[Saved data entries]
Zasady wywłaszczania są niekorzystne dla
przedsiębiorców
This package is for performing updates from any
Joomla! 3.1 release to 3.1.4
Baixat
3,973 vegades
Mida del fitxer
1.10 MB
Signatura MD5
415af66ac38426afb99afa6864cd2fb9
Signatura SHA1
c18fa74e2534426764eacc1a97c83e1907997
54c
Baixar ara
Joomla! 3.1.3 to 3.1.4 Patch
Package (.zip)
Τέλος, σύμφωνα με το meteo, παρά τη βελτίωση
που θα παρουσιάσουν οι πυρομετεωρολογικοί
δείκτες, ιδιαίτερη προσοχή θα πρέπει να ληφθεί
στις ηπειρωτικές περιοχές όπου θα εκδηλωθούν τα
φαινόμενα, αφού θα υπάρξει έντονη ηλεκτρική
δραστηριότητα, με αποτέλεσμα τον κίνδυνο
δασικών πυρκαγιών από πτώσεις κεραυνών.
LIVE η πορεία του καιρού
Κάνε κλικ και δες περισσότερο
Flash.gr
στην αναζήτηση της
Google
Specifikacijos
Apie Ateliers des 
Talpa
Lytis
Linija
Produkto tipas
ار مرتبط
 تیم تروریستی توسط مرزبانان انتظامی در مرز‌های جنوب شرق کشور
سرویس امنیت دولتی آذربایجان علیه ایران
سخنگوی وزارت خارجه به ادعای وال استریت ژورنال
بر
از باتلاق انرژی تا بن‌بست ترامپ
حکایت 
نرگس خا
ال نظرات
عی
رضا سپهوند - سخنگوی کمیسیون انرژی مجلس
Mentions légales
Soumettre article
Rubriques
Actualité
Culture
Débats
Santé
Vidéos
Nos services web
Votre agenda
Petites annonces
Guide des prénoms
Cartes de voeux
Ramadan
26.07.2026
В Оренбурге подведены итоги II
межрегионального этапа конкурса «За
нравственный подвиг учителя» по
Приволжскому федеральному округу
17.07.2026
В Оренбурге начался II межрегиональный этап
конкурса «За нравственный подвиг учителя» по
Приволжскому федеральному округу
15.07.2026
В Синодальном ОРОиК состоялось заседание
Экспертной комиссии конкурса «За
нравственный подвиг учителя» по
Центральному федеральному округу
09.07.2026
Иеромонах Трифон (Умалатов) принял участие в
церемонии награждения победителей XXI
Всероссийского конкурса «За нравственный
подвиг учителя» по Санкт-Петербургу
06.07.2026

▶ _WHAT YOU HAVE TO DO_:
Rewrite all of the records, substituting "Signature" for every occurrence of "Signatura" and leaving everything else unchanged.

▶ _TASK ANSWER_:
Zasady wywłaszczania są niekorzystne dla
przedsiębiorców
This package is for performing updates from any
Joomla! 3.1 release to 3.1.4
Baixat
3,973 vegades
Mida del fitxer
1.10 MB
Signature MD5
415af66ac38426afb99afa6864cd2fb9
Signature SHA1
c18fa74e2534426764eacc1a97c83e1907997
54c
Baixar ara
Joomla! 3.1.3 to 3.1.4 Patch
Package (.zip)
Τέλος, σύμφωνα με το meteo, παρά τη βελτίωση
που θα παρουσιάσουν οι πυρομετεωρολογικοί
δείκτες, ιδιαίτερη προσοχή θα πρέπει να ληφθεί
στις ηπειρωτικές περιοχές όπου θα εκδηλωθούν τα
φαινόμενα, αφού θα υπάρξει έντονη ηλεκτρική
δραστηριότητα, με αποτέλεσμα τον κίνδυνο
δασικών πυρκαγιών από πτώσεις κεραυνών.
LIVE η πορεία του καιρού
Κάνε κλικ και δες περισσότερο
Flash.gr
στην αναζήτηση της
Google
Specifikacijos
Apie Ateliers des 
Talpa
Lytis
Linija
Produkto tipas
ار مرتبط
 تیم تروریستی توسط مرزبانان انتظامی در مرز‌های جنوب شرق کشور
سرویس امنیت دولتی آذربایجان علیه ایران
سخنگوی وزارت خارجه به ادعای وال استریت ژورنال
بر
از باتلاق انرژی تا بن‌بست ترامپ
حکایت 
نرگس خا
ال نظرات
عی
رضا سپهوند - سخنگوی کمیسیون انرژی مجلس
Mentions légales
Soumettre article
Rubriques
Actualité
Culture
Débats
Santé
Vidéos
Nos services web
Votre agenda
Petites annonces
Guide des prénoms
Cartes de voeux
Ramadan
26.07.2026
В Оренбурге подведены итоги II
межрегионального этапа конкурса «За
нравственный подвиг учителя» по
Приволжскому федеральному округу
17.07.2026
В Оренбурге начался II межрегиональный этап
конкурса «За нравственный подвиг учителя» по
Приволжскому федеральному округу
15.07.2026
В Синодальном ОРОиК состоялось заседание
Экспертной комиссии конкурса «За
нравственный подвиг учителя» по
Центральному федеральному округу
09.07.2026
Иеромонах Трифон (Умалатов) принял участие в
церемонии награждения победителей XXI
Всероссийского конкурса «За нравственный
подвиг учителя» по Санкт-Петербургу
06.07.2026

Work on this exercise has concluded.